We often refer to the "cachexia/anorexia syndrome"
as one of the most frequent and devastating problems affecting
patients with advanced cancer. However just as cachexia does
not always correlate with tumor stage or burden, so cachexia
may not correlate with anorexia (4). Cachexia may in fact
occur before the patient or family notices any loss of appetite.
The degree to which cachexia and anorexia drive from identical
pathophysiologies is uncertain, and while in the latter stages
of advanced disease they are commonly associated, it would
be unwise to assume that they always appear in tandem.
As the multidimensional aspects of the total pain experience
have been well recognized for many years, so the multidimensional
and associated problems of cachexia in advanced palliative
care patients needs to be recognized.
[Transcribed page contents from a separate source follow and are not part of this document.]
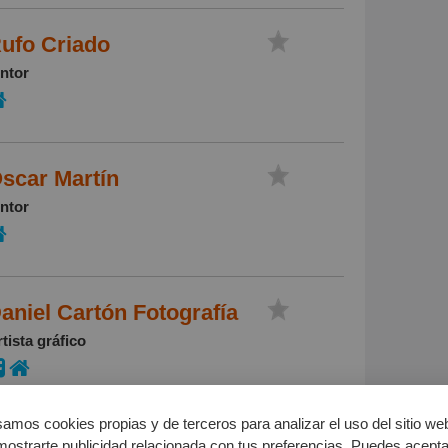
ufo Criado
intor
scar Martín
intor
aniel Cartón Fotografía
tista gráfico
amos cookies propias y de terceros para analizar el uso del sitio we
gor Torres
mostrarte publicidad relacionada con tus preferencias. Puedes acepta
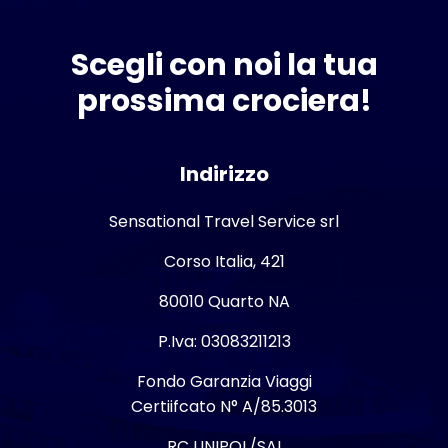
Scegli con noi la tua
prossima crociera!
Indirizzo
Sensational Travel Service srl
Corso Italia, 421
80010 Quarto NA
P.Iva: 03083211213
Fondo Garanzia Viaggi
Certiifcato N° A/85.3013
RC UNIPOL/SAI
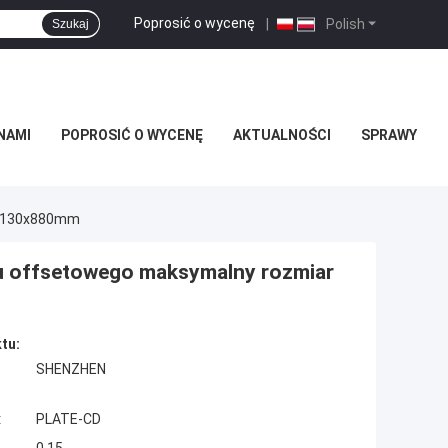
Poprosić o wycenę
|
Polish
Szukaj
NAMI
POPROSIĆ O WYCENĘ
AKTUALNOŚCI
SPRAWY
 1130x880mm
u offsetowego maksymalny rozmiar
tu:
SHENZHEN
:
PLATE-CD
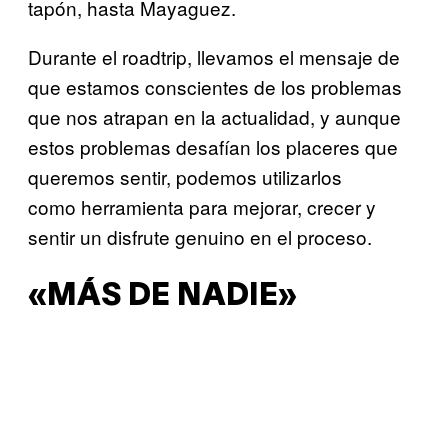
tapón, hasta Mayaguez.
Durante el roadtrip, llevamos el mensaje de
que estamos conscientes de los problemas
que nos atrapan en la actualidad, y aunque
estos problemas desafían los placeres que
queremos sentir, podemos utilizarlos
como herramienta para mejorar, crecer y
sentir un disfrute genuino en el proceso.
«MÁS DE NADIE»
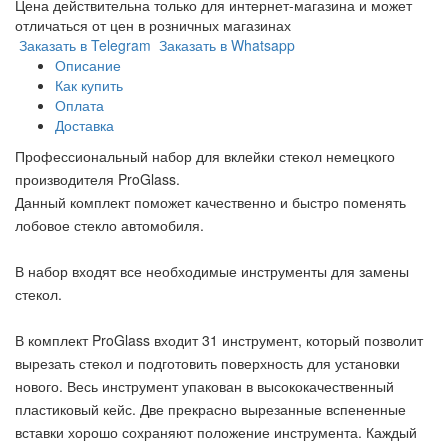
Цена действительна только для интернет-магазина и может
отличаться от цен в розничных магазинах
Заказать в Telegram
Заказать в Whatsapp
Описание
Как купить
Оплата
Доставка
Профессиональный набор для вклейки стекол немецкого
производителя ProGlass.
Данный комплект поможет качественно и быстро поменять
лобовое стекло автомобиля.
В набор входят все необходимые инструменты для замены
стекол.
В комплект ProGlass входит 31 инструмент, который позволит
вырезать стекол и подготовить поверхность для установки
нового. Весь инструмент упакован в высококачественный
пластиковый кейс. Две прекрасно вырезанные вспененные
вставки хорошо сохраняют положение инструмента. Каждый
In addition to the well-recognized
association with anorexia, other associations recognized include
asthenia, chronic nausea and psychological issues. Less commonly
acknowledged problems may be the interplay with oral complications,
pain syndromes, and dyspnea. Given the diagnostic and therapeutic
implications of these interactions, appropriate assessment
and application of treatment options will require an attempt
to clarify possible associations in individual clinical circumstances.
References:
1. Cairns W. The problems of definitions. Progress in Palliative
Care 2001; 9(5):187-189.
2. Bruera E. Anorexia, cachexia, and nutrition. BMJ 1997;
315:1219-1222.
3. Anker SD, Volterrani M, Pflaum CD, et al. Acquired growth
hormone resistance in patients with chronic heart failure
and implications for therapy with growth hormone. J Am Coll
Cardiol 2001; 38(2):443-452.
4. Davis MP, Dickerson D. Cachexia and anorexia: Cancer's
covert killer. Support Care Cancer 2000; 8:180-187.